I'm next to this gentleman. He has grey hair and a slouch. He is wearing a blue T, and cargo shorts. His grey socks are pulled high out of his white tennis shoes. His features are soft and rounded. He puts the gentle in gentleman. He looks very very nice. He is also directly in front of my car. Well like 45 feet in front of my car. So, you know, its not that dramatic. He does decide however that he doesn't want to cross the street. This is really sad thing for the Gentleman apparently. He is so downcast as he turns around and walks back to the sidewalk. He really looks like he is going to cry. I've never felt so bad for driving straight.

The People I'm Next To Are Not Suited For Each Other In This Particular Circumstance

I'm next to these two guys. One is kinda chubby, with tangled hair and the hint of a future beard. He has blue mesh shorts on and a sweat drenched T-shirt. He is out of breathe. The other guy is fit, thin and lanky, with close cropped hair and is cleanly shaved. He has a tight shirt on, and fitted mesh shorts. He is sweating lightly, and breathing regularly. It looks like they planned how ridiculous they look next to each other. It is like a Laurel and Hardy jogging team. The chubby guy is bent over heaving now, while his buddy offers bland, but encouraging words, while jogging in place to keep up his heart rate. There is a flash of hatred across the already twisted features of the chubby guy. I can tell that, just for a moment, he wants to plunge his hands into the thin guy's chest, pull out his heart, and scream wildly some clever phrase that has the word 'cardiovascular' in it. Much to my dismay he doesn't coat his hands in the life blood of his exerc...

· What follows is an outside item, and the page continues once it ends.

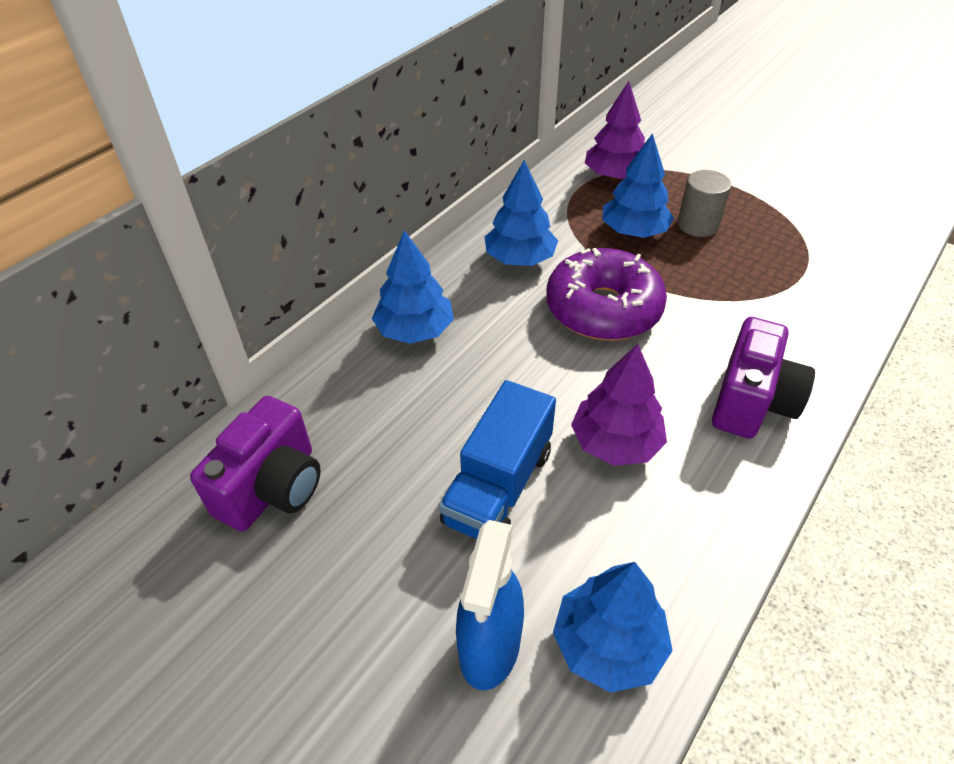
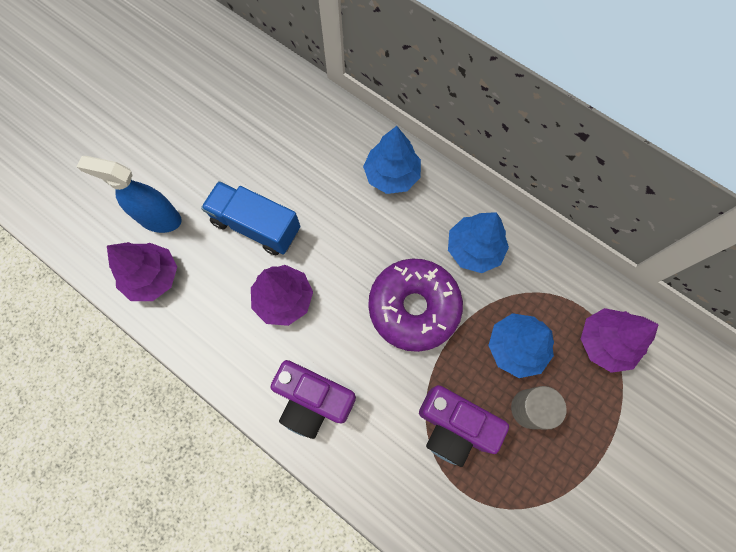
camera: 90 degrees right, 25 degrees up
purple camera [190,396,321,531] -> purple camera moved to [419,385,509,467]
blue tree [553,562,673,693] -> purple tree [107,242,177,301]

The People I'm Next To Are Still Up Which Makes Me Still Up

I'm next to these four dudes. They all are wearing mesh shorts and T-shirts, three of the four have caps on, two of the four have flip flops. They are my new neighbors and they are enjoying the weather by sitting on their porch and talking about girls. Despite their ridiculous notions of women, this set up is not inherently a problem. When it happens at 4:30 am then we have a problem. Currently we have a problem. They are loud, so loud. They are stupid, so stupid. As they talk about girls they do this strange dance. It starts off with a mention, "Hey hows Jane doing?" In a four man chorus they give some safe small talk about Jane. Then they lightly touch on Jane's character. Invariably these are compliments, "She is a really cool girl," and so on and so forth. This rapidly shifts to a different sort of compliment, "She has a BODY, I mean a body." So now that we know Jane isn't a discorporate entity wandering the world without form o...

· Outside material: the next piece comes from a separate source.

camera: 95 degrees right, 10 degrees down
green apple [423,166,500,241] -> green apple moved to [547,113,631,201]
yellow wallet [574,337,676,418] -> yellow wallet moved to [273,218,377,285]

The People I'm Next To Are Invisible Thanks To Physics

I'm next to people, I think. I'm walking down the street, past a bus parked at a stop, and with the way the sun is shining the windows have been turned into mirrors. I feel nervous. Anyone could be in that bus watching me. Anyone. This is an unacceptable reversal of roles. That's my shtick, phantom bus people. I spy on people and think they are weird. Do you have a blog that two of your friends read, when you not so casually fish for their patronage. No, you don't do you. So stop making fun of my stupid hair cut, or the fact that my shirt is extra wrinkly today, or whatever. Dicks. It is possible no one was looking at me as I walked by.

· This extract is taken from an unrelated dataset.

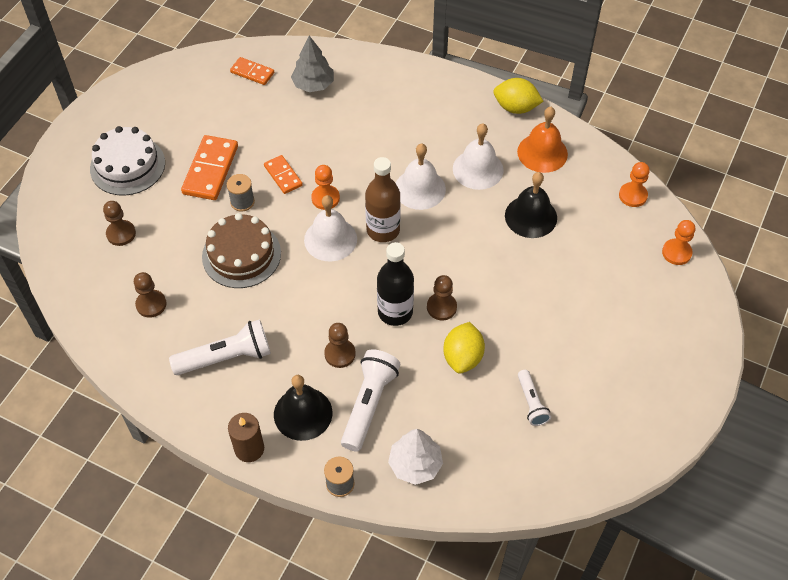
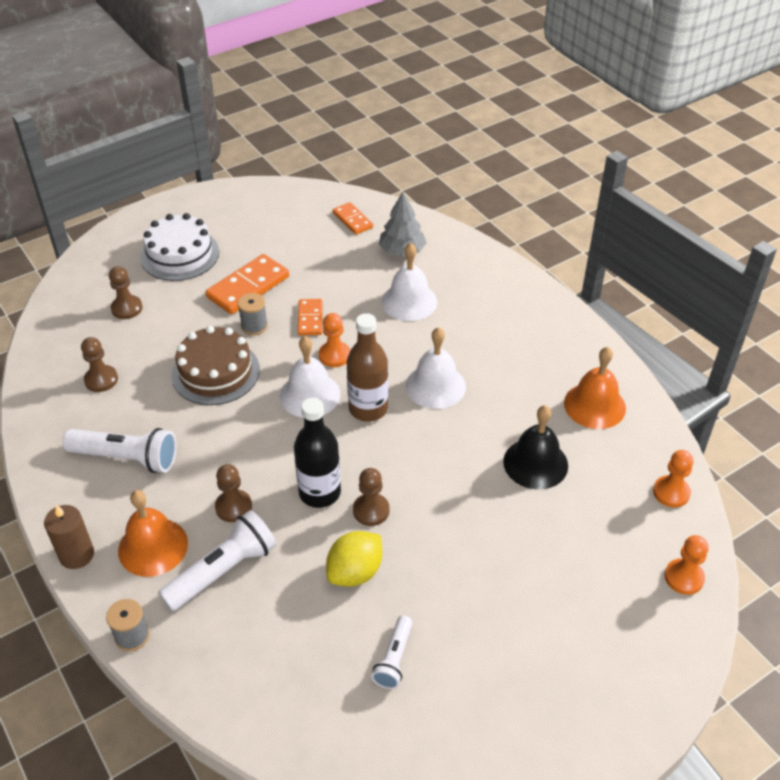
camera: 30 degrees right, 10 degrees down
black bell [274,375,332,441] -> orange bell [118,490,188,577]
white tree [388,429,443,485] -> none
white bell [453,124,504,190] -> white bell moved to [382,243,437,321]
yellow lemon [493,78,543,114] -> none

The Person I'm Next To Is Deceptively Fantastic

I'm next to this guy. He is short, round, and shaggy headed. Hair beard all of it. He has a white polo on with small yellowed spots, similarly stained khaki shorts and flip flops. In order to keep his flip flops on he feet he take tiny little bird steps. As he walks around this bar I hear snippets of him talking. He is making a silly voice, strange, squeaky and soft. Wait, that is actually his voice. Its this hideous watery squeak screech like if a rodent and a bird were to make love in the middle of the ocean. It is astonishing to think he sounds like this all the time. It must be a strange existence when your main form of communication is this unfortunate warbling sound. Oh my, now the most amazing thing ever is happening, he is getting up to sing karaoke. Oh. Oh. It is beautiful. It is so goddamn beautiful. Hearing him sing is like being hugged by my mother. I don't even know what to say. I'm just going to stop writing.

The Person I'm Next To Is Quite Possibly Craig T. Nelson

I'm next to a man. A man. He has a red polo and new jeans, with that capital B unfaded blue, and a big silver watch. His eyebrow are constantly fluctuating between furrowed and arched. He looks just like Craig T. Nelson. Star of screens big and small. I hope its him. It would be so wonderful if it was him. It has to be him. It totally is him Maybe he is prepping for the Coach movie, I hope so. I'd love a Coach movie, maybe Jerry Van Dyke would be in it. I mean he would have to be, if he is still alive guess. It would be a dream come true to see those two back in action. I'm gonna play it cool though I'm not gonna ask for an autograph. I just checked Jerry Van Dyke is alive.